▸ **Data section**:
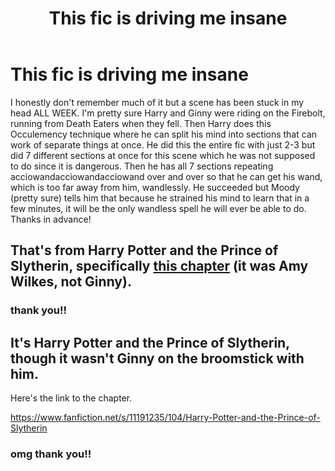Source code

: #+TITLE: This fic is driving me insane

* This fic is driving me insane
:PROPERTIES:
:Author: _lavendermc_
:Score: 8
:DateUnix: 1599154561.0
:DateShort: 2020-Sep-03
:FlairText: What's That Fic?
:END:
I honestly don't remember much of it but a scene has been stuck in my head ALL WEEK. I'm pretty sure Harry and Ginny were riding on the Firebolt, running from Death Eaters when they fell. Then Harry does this Occulemency technique where he can split his mind into sections that can work of separate things at once. He did this the entire fic with just 2-3 but did 7 different sections at once for this scene which he was not supposed to do since it is dangerous. Then he has all 7 sections repeating acciowandacciowandacciowand over and over so that he can get his wand, which is too far away from him, wandlessly. He succeeded but Moody (pretty sure) tells him that because he strained his mind to learn that in a few minutes, it will be the only wandless spell he will ever be able to do. Thanks in advance!


** That's from Harry Potter and the Prince of Slytherin, specifically [[https://www.fanfiction.net/s/11191235/104/Harry-Potter-and-the-Prince-of-Slytherin][this chapter]] (it was Amy Wilkes, not Ginny).
:PROPERTIES:
:Author: divideby00
:Score: 9
:DateUnix: 1599155756.0
:DateShort: 2020-Sep-03
:END:

*** thank you!!
:PROPERTIES:
:Author: _lavendermc_
:Score: 3
:DateUnix: 1599158897.0
:DateShort: 2020-Sep-03
:END:


** It's Harry Potter and the Prince of Slytherin, though it wasn't Ginny on the broomstick with him.

Here's the link to the chapter.

[[https://www.fanfiction.net/s/11191235/104/Harry-Potter-and-the-Prince-of-Slytherin]]
:PROPERTIES:
:Author: thehammerofthelight
:Score: 4
:DateUnix: 1599155820.0
:DateShort: 2020-Sep-03
:END:

*** omg thank you!!
:PROPERTIES:
:Author: _lavendermc_
:Score: 2
:DateUnix: 1599158856.0
:DateShort: 2020-Sep-03
:END:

▸ **Work to complete**: Lines containing the word "Score" are to be located in the entries and copied.

▸ **Answer to this problem**:
:Score: 8
:Score: 9
:Score: 3
:Score: 4
:Score: 2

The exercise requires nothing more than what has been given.